Um 1500 besuchten etwa 740 Studenten die Leipziger Universität, das waren etwa zehn Prozent der Einwohner. Dazu kam das Lehrpersonal, 26 Magister bzw. Doktoren. Sie alle belebten die Nachfrage auf dem städtischen Markt, die Studenten aber vor allem indirekt. Logis, Speis und Trank erhielten sie nämlich in den Kollegienhäusern bzw. in den „Bursen“ (der Begriff ist abgeleitet von dem von ihnen zu zahlenden Speisegeld), wo sie als Teil der familia eines Magisters lebten, arbeiteten und verköstigt wurden. Die nötigen Lebensmittel wurden also für sie besorgt. Eine wichtige Ernährungsgrundlage war dünnes Bier, das zollfrei war – ein Privileg der Universität.

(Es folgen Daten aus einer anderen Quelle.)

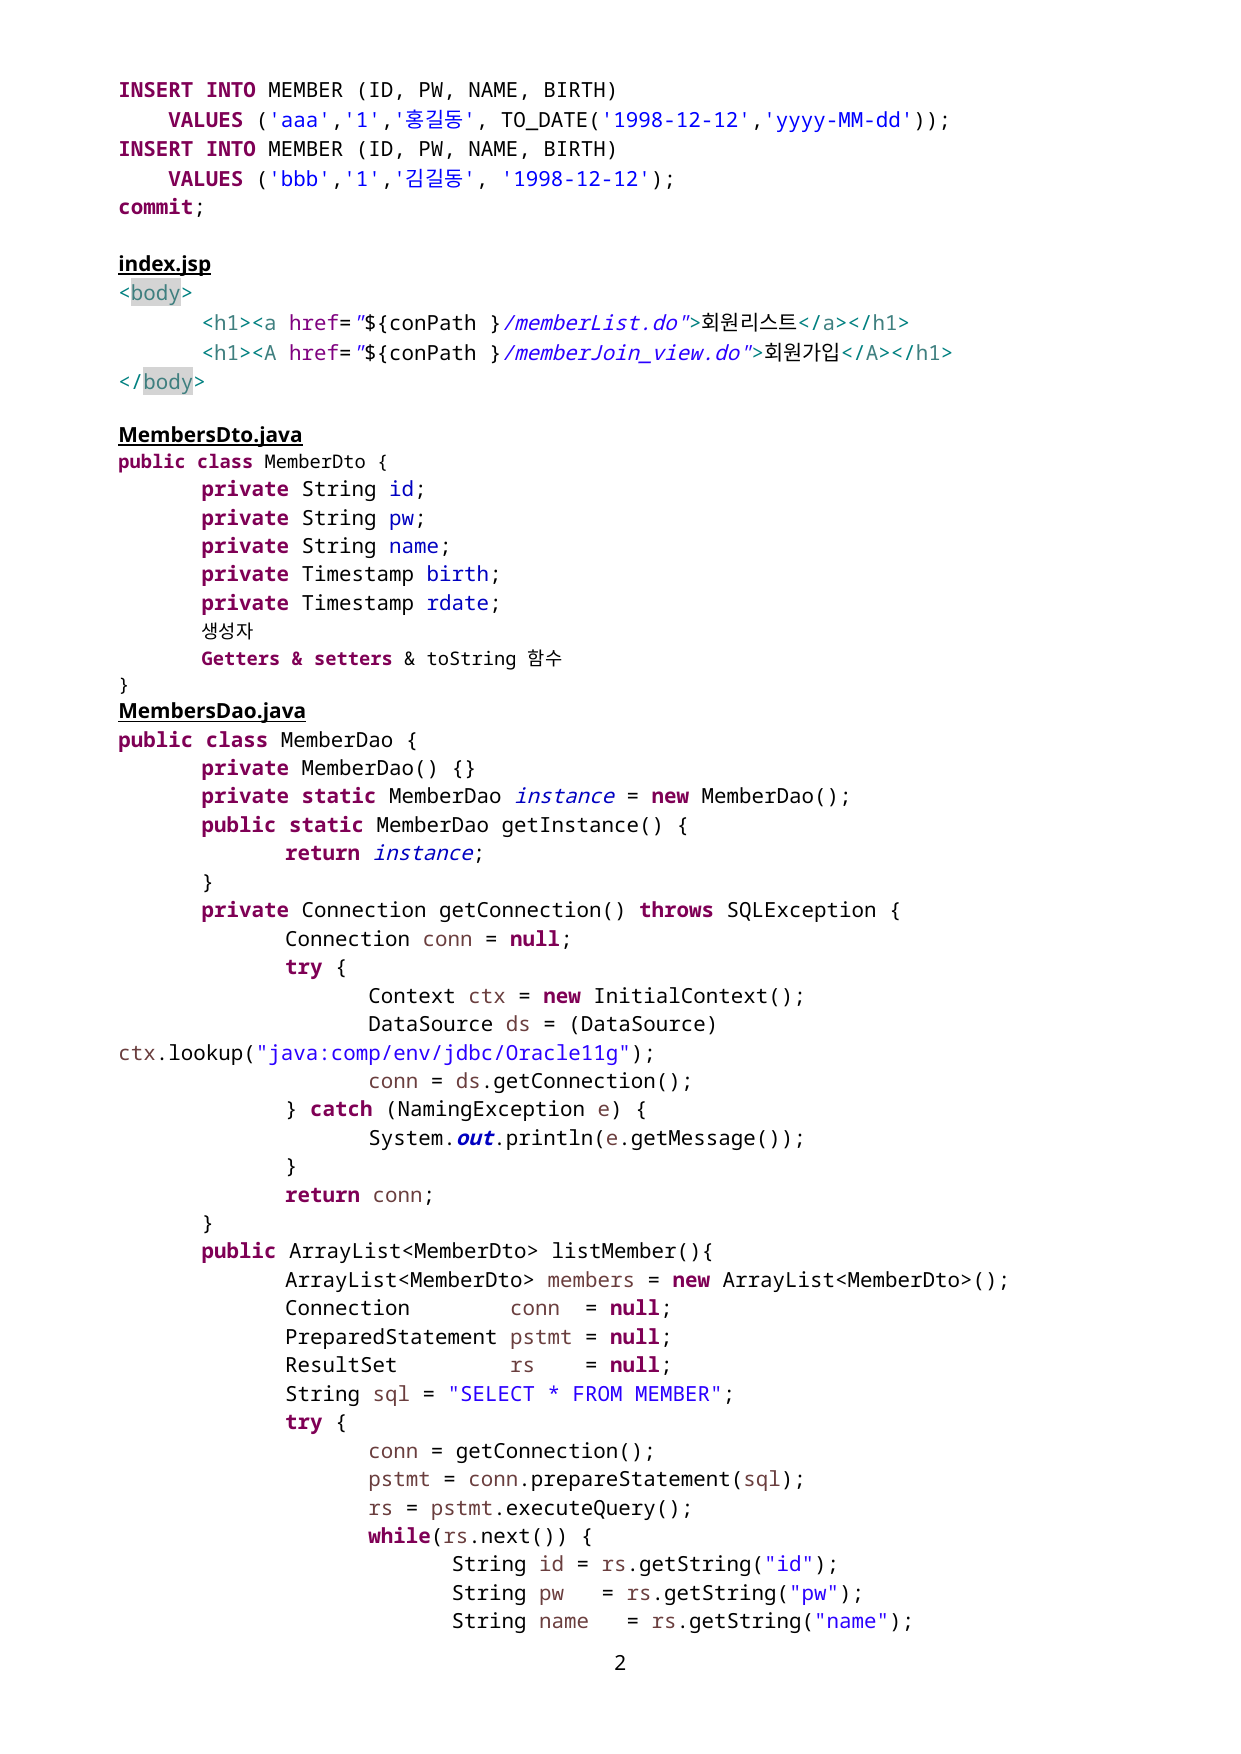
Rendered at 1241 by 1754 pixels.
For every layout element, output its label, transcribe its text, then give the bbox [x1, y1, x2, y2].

Was konsumierten Studenten aber darüber hinaus? Das Gros der Studenten besuchte die Artistenfakultät (später Philosophische Fakultät); etwa ein Viertel von ihnen galt als arm und konnte sich wenig zusätzlich erlauben. Lediglich die Scholaren aus dem Patriziat oder dem Adel leisteten sich häufiger einen Wirtshausbesuch oder ein neues Kleidungsstück. Doch dieser Konsum fiel für Handel und Gewerbe kaum ins Gewicht.
Ganz anders sah dies mit dem Buchgewerbe aus: Es wurde durch Studenten und das Lehrpersonal nachhaltig gefördert. Druckereien, Buchmalerwerkstätten und die oft überregional agierenden Buchhändler profitierten von der Universität. So erschien zwischen 1480 und 1500 die im Vergleich große Anzahl von 1300 Drucken in Leipzig. Dazu spezialisierten sich die Leipziger Drucker auf Schriften, die dem Vorlesungsbetrieb zugrunde lagen und genügend Freiraum ließen, damit die Studenten ihre Mitschriften eintragen konnten. Praktisch jeder Student benötigte diese Materialien, ein sicheres Geschäft für die Drucker.

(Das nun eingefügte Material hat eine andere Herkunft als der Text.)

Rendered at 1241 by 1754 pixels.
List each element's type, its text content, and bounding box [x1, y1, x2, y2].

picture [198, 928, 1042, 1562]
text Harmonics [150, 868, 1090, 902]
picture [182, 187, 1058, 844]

Und schließlich wurden nicht unerhebliche Bücherkäufe getätigt, von Studenten oder den Lehrpersonen. So kaufte der Dekan der Artistenfakultät 1480 so viele Bände für die Bibliothek, dass sich die ausgegebene Summe auf halb so viel wie die umfangreichen Reparaturkosten für das Gebäude des Pädagogiums belief. Zudem konnte das Buchgewerbe die universitären Gerichts- und Steuerprivilegien nutzen, was ihm zusätzlich Aufschwung verlieh. So trug die Universität deutlich zum wirtschaftlichen Aufstieg Leipzigs im 15. Jahrhundert bei.